PUEBLO COUNTY – Passage this week of the $867 billion 2018 Farm Bill ensures full legalization of industrial hemp production across the country, a move that will likely allow a Pueblo County hemp farm to further expand its already productive and lucrative operation.
SanSal Wellness and Veritas Farms is located along State Highway 96, about 7 miles east of Wetmore in far western Pueblo County. It’s 140 acres of farm fields, greenhouses, and laboratories dedicated to the growing, harvesting, processing, formulating, packaging, and distribution of products contained cannabidiol, or CBD, the non-intoxicating byproduct of cannabis’ cousin, hemp. By law, CBD products must contain less than 0.3 percent of THC, the high-inducing chemical in marijuana.
“You kind of think about your tomatoes, right? There’s heirloom tomatoes, there’s house tomatoes, there’s different varieties. It’s the same with the cannabis plant — there’s different varieties and they’re designed to do different things,” explained Rianna Meyer, Vice President of Operations.
“We like to do things the right way, first time,” Meyer told News 5 amid an all-inclusive tour of the sprawling facility. The tour began in a greenhouse containing hundreds of mature female hemp plants, some up to one year old. The difference in odor between these plants and a typical marijuana plant is noticeable. There’s very little, if any, skunky stench. “You could smoke my whole greenhouse and you’re not going to get high,” Meyer said. “It’s just not going to happen.”

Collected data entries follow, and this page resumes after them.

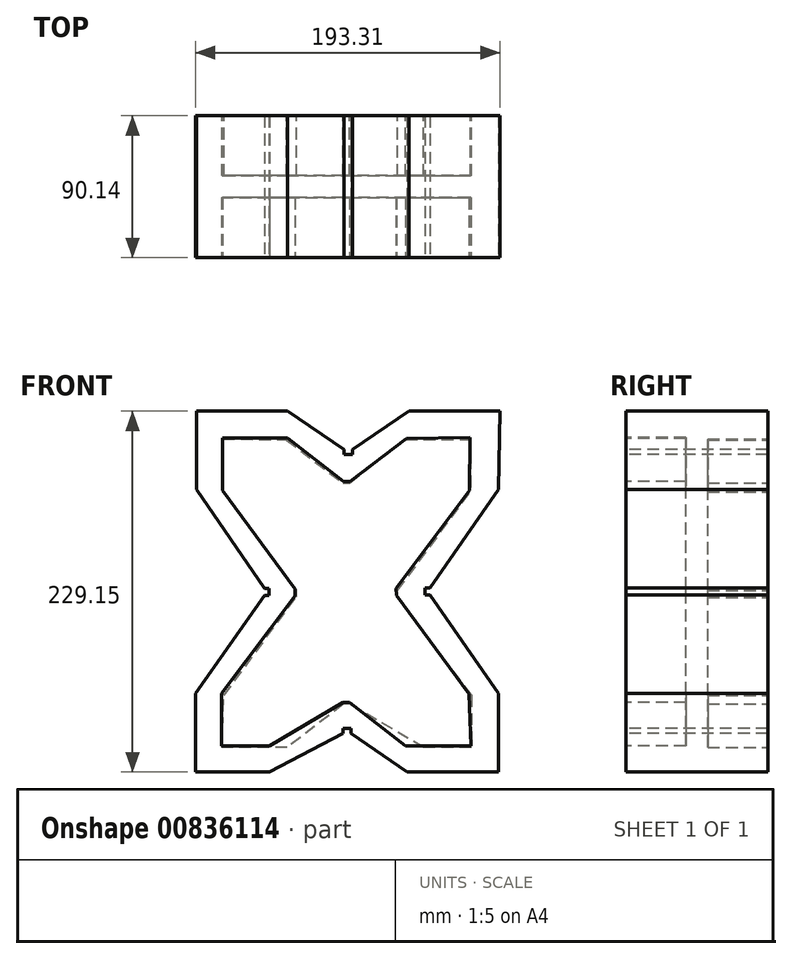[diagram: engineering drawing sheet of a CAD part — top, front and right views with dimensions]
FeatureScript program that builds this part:
annotation { "Feature Type Name" : "Feature", "Feature Type Description" : "" }
export const myFeature = defineFeature(function(context is Context, id is Id, definition is map)
    precondition{}
    {
        {
            var Q0;
            Q0=qCreatedBy(makeId("Front.planeOp"),FACE);
            var sketch = newSketch(context, id + "F0", { "sketchPlane" : qUnion([Q0])});
            skLineSegment(sketch, "E0", {"start": v(-69.1, 65.7) * mm, "end": v(-11.2, 65.7) * mm});
            skLineSegment(sketch, "E1", {"start": v(-11.2, 65.7) * mm, "end": v(24.47, 41.2) * mm});
            skLineSegment(sketch, "E2", {"start": v(24.47, 41.2) * mm, "end": v(24.47, 38.18) * mm});
            skLineSegment(sketch, "E3", {"start": v(24.47, 38.18) * mm, "end": v(30, 38.18) * mm});
            skLineSegment(sketch, "E4", {"start": v(30, 38.18) * mm, "end": v(30, 41.2) * mm});
            skLineSegment(sketch, "E5", {"start": v(30, 41.2) * mm, "end": v(65.67, 65.7) * mm});
            skLineSegment(sketch, "E6", {"start": v(65.67, 65.7) * mm, "end": v(123.58, 65.7) * mm});
            skLineSegment(sketch, "E7", {"start": v(123.58, 65.7) * mm, "end": v(122.54, 15.91) * mm});
            skLineSegment(sketch, "E8", {"start": v(122.54, 15.91) * mm, "end": v(79.1, -46.58) * mm});
            skLineSegment(sketch, "E9", {"start": v(79.1, -46.58) * mm, "end": v(76.07, -46.58) * mm});
            skLineSegment(sketch, "E10", {"start": v(76.07, -46.58) * mm, "end": v(76.07, -51.15) * mm});
            skLineSegment(sketch, "E11", {"start": v(76.07, -51.15) * mm, "end": v(79.1, -51.15) * mm});
            skLineSegment(sketch, "E12", {"start": v(79.1, -51.15) * mm, "end": v(122.54, -113.63) * mm});
            skLineSegment(sketch, "E13", {"start": v(122.54, -113.63) * mm, "end": v(122.54, -163.44) * mm});
            skLineSegment(sketch, "E14", {"start": v(122.54, -163.44) * mm, "end": v(64.62, -163.44) * mm});
            skLineSegment(sketch, "E15", {"start": v(-69.1, 65.7) * mm, "end": v(-69.1, 15.9) * mm});
            skLineSegment(sketch, "E16", {"start": v(64.62, -163.44) * mm, "end": v(28.96, -138.93) * mm});
            skLineSegment(sketch, "E17", {"start": v(28.96, -138.93) * mm, "end": v(28.96, -135.91) * mm});
            skLineSegment(sketch, "E18", {"start": v(28.96, -135.91) * mm, "end": v(23.77, -135.91) * mm});
            skLineSegment(sketch, "E19", {"start": v(23.77, -135.91) * mm, "end": v(23.77, -138.94) * mm});
            skLineSegment(sketch, "E20", {"start": v(23.77, -138.94) * mm, "end": v(-22.87, -163.44) * mm});
            skLineSegment(sketch, "E21", {"start": v(-22.87, -163.44) * mm, "end": v(-69.73, -163.44) * mm});
            skLineSegment(sketch, "E22", {"start": v(-69.73, -163.44) * mm, "end": v(-69.73, -113.63) * mm});
            skLineSegment(sketch, "E23", {"start": v(-69.1, 15.9) * mm, "end": v(-26, -46.82) * mm});
            skLineSegment(sketch, "E24", {"start": v(-26, -46.82) * mm, "end": v(-23, -46.82) * mm});
            skLineSegment(sketch, "E25", {"start": v(-23, -46.82) * mm, "end": v(-23, -51.34) * mm});
            skLineSegment(sketch, "E26", {"start": v(-23, -51.34) * mm, "end": v(-26, -51.34) * mm});
            skLineSegment(sketch, "E27", {"start": v(-26, -51.34) * mm, "end": v(-69.73, -113.63) * mm});
            skSolve(sketch);
        }
        {
            var Q0;
            Q0=makeQuery(id+"F0.imprint","IMPRINT",FACE,{"disambiguationData":[TD([[makeQuery(id+"F0.imprint","IMPRINT",EDGE,{"derivedFrom":sQuery(id+"F0.wireOp",EDGE,"E0")}),-1.0]])]});
            extrude(context, id + "F1", {"entities" : qUnion([Q0]), "oppositeDirection" : true, "depth" : 90.14 * mm, "offsetDistance" : 25.4 * mm});
        }
        {
            var Q0;
            Q0=makeQuery(id+"F1.opExtrude","CAP_FACE",FACE,{"disambiguationData":[OSD([sQuery(id+"F0.wireOp",EDGE,"E0"),sQuery(id+"F0.wireOp",EDGE,"E1"),sQuery(id+"F0.wireOp",EDGE,"E2"),sQuery(id+"F0.wireOp",EDGE,"E3"),sQuery(id+"F0.wireOp",EDGE,"E4"),sQuery(id+"F0.wireOp",EDGE,"E5"),sQuery(id+"F0.wireOp",EDGE,"E6"),sQuery(id+"F0.wireOp",EDGE,"E7"),sQuery(id+"F0.wireOp",EDGE,"E8"),sQuery(id+"F0.wireOp",EDGE,"E9"),sQuery(id+"F0.wireOp",EDGE,"E10"),sQuery(id+"F0.wireOp",EDGE,"E11"),sQuery(id+"F0.wireOp",EDGE,"E12"),sQuery(id+"F0.wireOp",EDGE,"E13"),sQuery(id+"F0.wireOp",EDGE,"E14"),sQuery(id+"F0.wireOp",EDGE,"E15"),sQuery(id+"F0.wireOp",EDGE,"E16"),sQuery(id+"F0.wireOp",EDGE,"E17"),sQuery(id+"F0.wireOp",EDGE,"E18"),sQuery(id+"F0.wireOp",EDGE,"E19"),sQuery(id+"F0.wireOp",EDGE,"E20"),sQuery(id+"F0.wireOp",EDGE,"E21"),sQuery(id+"F0.wireOp",EDGE,"E22"),sQuery(id+"F0.wireOp",EDGE,"E23"),sQuery(id+"F0.wireOp",EDGE,"E24"),sQuery(id+"F0.wireOp",EDGE,"E25"),sQuery(id+"F0.wireOp",EDGE,"E26"),sQuery(id+"F0.wireOp",EDGE,"E27")])],"isStart":true});
            cPlane(context, id + "F2", {"entities" : qUnion([Q0]), "cplaneType" : CPlaneType.OFFSET, "offset" : 0 * mm, "width" : 152.4 * mm, "height" : 152.4 * mm});
        }
        {
            var Q0;
            Q0=qCreatedBy(id+"F2.planeOp",FACE);
            var sketch = newSketch(context, id + "F3", { "sketchPlane" : qUnion([Q0])});
            skLineSegment(sketch, "E28", {"start": v(-53.3, -113.75) * mm, "end": v(-6.48, -51.58) * mm});
            skLineSegment(sketch, "E29", {"start": v(-6.48, -51.58) * mm, "end": v(-6.48, -47.3) * mm});
            skLineSegment(sketch, "E30", {"start": v(-6.48, -47.3) * mm, "end": v(-52.6, 15.38) * mm});
            skLineSegment(sketch, "E31", {"start": v(-53.3, -113.75) * mm, "end": v(-53.3, -146.98) * mm});
            skLineSegment(sketch, "E32", {"start": v(23.77, -119.48) * mm, "end": v(28.04, -119.48) * mm});
            skLineSegment(sketch, "E33", {"start": v(-53.3, -146.98) * mm, "end": v(-22.87, -147.02) * mm});
            skLineSegment(sketch, "E34", {"start": v(-22.87, -147.02) * mm, "end": v(23.77, -119.48) * mm});
            skLineSegment(sketch, "E35", {"start": v(28.04, -119.48) * mm, "end": v(63.71, -146.98) * mm});
            skLineSegment(sketch, "E36", {"start": v(63.71, -146.98) * mm, "end": v(105.1, -146.97) * mm});
            skLineSegment(sketch, "E37", {"start": v(105.1, -146.97) * mm, "end": v(103.97, -113.96) * mm});
            skLineSegment(sketch, "E38", {"start": v(103.97, -113.96) * mm, "end": v(57.82, -51.28) * mm});
            skLineSegment(sketch, "E39", {"start": v(57.82, -51.28) * mm, "end": v(57.65, -47.03) * mm});
            skLineSegment(sketch, "E40", {"start": v(57.65, -47.03) * mm, "end": v(104.34, 15.23) * mm});
            skLineSegment(sketch, "E41", {"start": v(104.34, 15.23) * mm, "end": v(104.6, 48.91) * mm});
            skLineSegment(sketch, "E42", {"start": v(104.6, 48.91) * mm, "end": v(64.17, 48.44) * mm});
            skLineSegment(sketch, "E43", {"start": v(64.17, 48.44) * mm, "end": v(28.4, 21.06) * mm});
            skLineSegment(sketch, "E44", {"start": v(28.4, 21.06) * mm, "end": v(24.13, 21.08) * mm});
            skLineSegment(sketch, "E45", {"start": v(24.13, 21.08) * mm, "end": v(-11.43, 48.76) * mm});
            skLineSegment(sketch, "E46", {"start": v(-11.43, 48.76) * mm, "end": v(-52.6, 48.76) * mm});
            skLineSegment(sketch, "E47", {"start": v(-52.6, 48.76) * mm, "end": v(-52.6, 15.38) * mm});
            skSolve(sketch);
        }
        {
            var Q0;
            Q0=makeQuery(id+"F3.imprint","IMPRINT",FACE,{"disambiguationData":[TD([[makeQuery(id+"F3.imprint","IMPRINT",EDGE,{"derivedFrom":sQuery(id+"F3.wireOp",EDGE,"E28")}),-1.0]])]});
            extrude(context, id + "F4", {"entities" : qUnion([Q0]), "operationType" : NewBodyOperationType.REMOVE, "oppositeDirection" : true, "depth" : 38.1 * mm, "offsetDistance" : 25.4 * mm});
        }
        {
            var Q0;
            Q0=makeQuery(id+"F1.opExtrude","CAP_FACE",FACE,{"disambiguationData":[OSD([sQuery(id+"F0.wireOp",EDGE,"E0"),sQuery(id+"F0.wireOp",EDGE,"E1"),sQuery(id+"F0.wireOp",EDGE,"E2"),sQuery(id+"F0.wireOp",EDGE,"E3"),sQuery(id+"F0.wireOp",EDGE,"E4"),sQuery(id+"F0.wireOp",EDGE,"E5"),sQuery(id+"F0.wireOp",EDGE,"E6"),sQuery(id+"F0.wireOp",EDGE,"E7"),sQuery(id+"F0.wireOp",EDGE,"E8"),sQuery(id+"F0.wireOp",EDGE,"E9"),sQuery(id+"F0.wireOp",EDGE,"E10"),sQuery(id+"F0.wireOp",EDGE,"E11"),sQuery(id+"F0.wireOp",EDGE,"E12"),sQuery(id+"F0.wireOp",EDGE,"E13"),sQuery(id+"F0.wireOp",EDGE,"E14"),sQuery(id+"F0.wireOp",EDGE,"E15"),sQuery(id+"F0.wireOp",EDGE,"E16"),sQuery(id+"F0.wireOp",EDGE,"E17"),sQuery(id+"F0.wireOp",EDGE,"E18"),sQuery(id+"F0.wireOp",EDGE,"E19"),sQuery(id+"F0.wireOp",EDGE,"E20"),sQuery(id+"F0.wireOp",EDGE,"E21"),sQuery(id+"F0.wireOp",EDGE,"E22"),sQuery(id+"F0.wireOp",EDGE,"E23"),sQuery(id+"F0.wireOp",EDGE,"E24"),sQuery(id+"F0.wireOp",EDGE,"E25"),sQuery(id+"F0.wireOp",EDGE,"E26"),sQuery(id+"F0.wireOp",EDGE,"E27")])],"isStart":false});
            cPlane(context, id + "F5", {"entities" : qUnion([Q0]), "cplaneType" : CPlaneType.OFFSET, "offset" : 0 * mm, "width" : 152.4 * mm, "height" : 152.4 * mm});
        }
        {
            var Q0;
            Q0=qCreatedBy(id+"F5.planeOp",FACE);
            var sketch = newSketch(context, id + "F6", { "sketchPlane" : qUnion([Q0])});
            skLineSegment(sketch, "E48", {"start": v(-105.46, -114.7) * mm, "end": v(-58.64, -52.54) * mm});
            skLineSegment(sketch, "E49", {"start": v(-58.64, -52.54) * mm, "end": v(-58.64, -48.27) * mm});
            skLineSegment(sketch, "E50", {"start": v(-58.64, -48.27) * mm, "end": v(-104.76, 14.42) * mm});
            skLineSegment(sketch, "E51", {"start": v(-105.46, -114.7) * mm, "end": v(-105.46, -147.94) * mm});
            skLineSegment(sketch, "E52", {"start": v(-28.39, -120.44) * mm, "end": v(-24.12, -120.44) * mm});
            skLineSegment(sketch, "E53", {"start": v(-105.46, -147.94) * mm, "end": v(-75.04, -147.98) * mm});
            skLineSegment(sketch, "E54", {"start": v(-75.04, -147.98) * mm, "end": v(-28.39, -120.44) * mm});
            skLineSegment(sketch, "E55", {"start": v(-24.12, -120.44) * mm, "end": v(11.55, -147.94) * mm});
            skLineSegment(sketch, "E56", {"start": v(11.55, -147.94) * mm, "end": v(52.94, -147.93) * mm});
            skLineSegment(sketch, "E57", {"start": v(52.94, -147.93) * mm, "end": v(51.8, -114.92) * mm});
            skLineSegment(sketch, "E58", {"start": v(51.8, -114.92) * mm, "end": v(5.66, -52.24) * mm});
            skLineSegment(sketch, "E59", {"start": v(5.66, -52.24) * mm, "end": v(5.49, -47.99) * mm});
            skLineSegment(sketch, "E60", {"start": v(5.49, -47.99) * mm, "end": v(52.18, 14.27) * mm});
            skLineSegment(sketch, "E61", {"start": v(52.18, 14.27) * mm, "end": v(52.44, 47.95) * mm});
            skLineSegment(sketch, "E62", {"start": v(52.44, 47.95) * mm, "end": v(12.01, 47.48) * mm});
            skLineSegment(sketch, "E63", {"start": v(12.01, 47.48) * mm, "end": v(-23.77, 20.1) * mm});
            skLineSegment(sketch, "E64", {"start": v(-23.77, 20.1) * mm, "end": v(-28.03, 20.12) * mm});
            skLineSegment(sketch, "E65", {"start": v(-28.03, 20.12) * mm, "end": v(-63.6, 47.8) * mm});
            skLineSegment(sketch, "E66", {"start": v(-63.6, 47.8) * mm, "end": v(-104.76, 47.8) * mm});
            skLineSegment(sketch, "E67", {"start": v(-104.76, 47.8) * mm, "end": v(-104.76, 14.42) * mm});
            skSolve(sketch);
        }
        {
            var Q0;
            Q0=makeQuery(id+"F6.imprint","IMPRINT",FACE,{"disambiguationData":[TD([[makeQuery(id+"F6.imprint","IMPRINT",EDGE,{"derivedFrom":sQuery(id+"F6.wireOp",EDGE,"E48")}),-1.0]])]});
            extrude(context, id + "F7", {"entities" : qUnion([Q0]), "operationType" : NewBodyOperationType.REMOVE, "oppositeDirection" : true, "depth" : 38.1 * mm, "offsetDistance" : 25.4 * mm});
        }
    });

The mature plants are cloned to ensure continuance of quality across generations of growth. Once mature, the plants are harvested, hung to dry, stored in biodegradable bags themselves made from hemp, and then sorted by hand to finely grind the parts that contain the oils that later on will be turned into an assortment of tinctures, salves and lotions, edibles, and capsules used for symptom relief for everything from epilepsy to anxiety to Restless Leg Syndrome. “The more opportunities that we have to do testing and studies and clinicals, the more we’re going to find out just how amazing this is,” Meyer said.
Those opportunities have likely arrived with passage of the Farm Bill. Until now, hemp was classified the same as marijuana as far as the Federal government is concerned — an illegal Schedule I narcotic — stifling access to water, crop insurance, transport of seeds, baking, and Federal grants.
“For the first time in 50 years, Mr. President, because of this Farm Bill, this bill fully legalizes hemp,” Sen. Michael Bennet (D-Colorado) said on the Senate floor Tuesday night.
“It’s going to open up an opportunity to provide much-needed medicines and/or health benefits to people that are trying to get off other things,” Meyer said, referring specifically to opioid addiction, an affliction that cost her father his life. “I really do wish that I had an opportunity to have this type of plant and medication available to him because I think the outcome on his quality of life would’ve been different.”
With room to grow their operation on their 140 acres and with passage of the Farm Bill, it appears Meyer has a head-start on what some say is the cash crop of the future, expected to reach $20 billion as soon as 2020. “Now, Coloradans will be able to grow and manufacture hemp without a cloud of uncertainty hanging over them,” Bennet said.
“I see the industry continuing to grow and grow and grow,” Meyer said. “It’s going to go, it’s going to pop.”
As of November 26, nearly 31,000 acres in Colorado were registered for hemp cultivation in 52 of the state’s 64 counties, according to data from the Colorado Department of Agriculture, nearly triple the acreage compared to just one year prior and more than 17 times the acreage from 2014.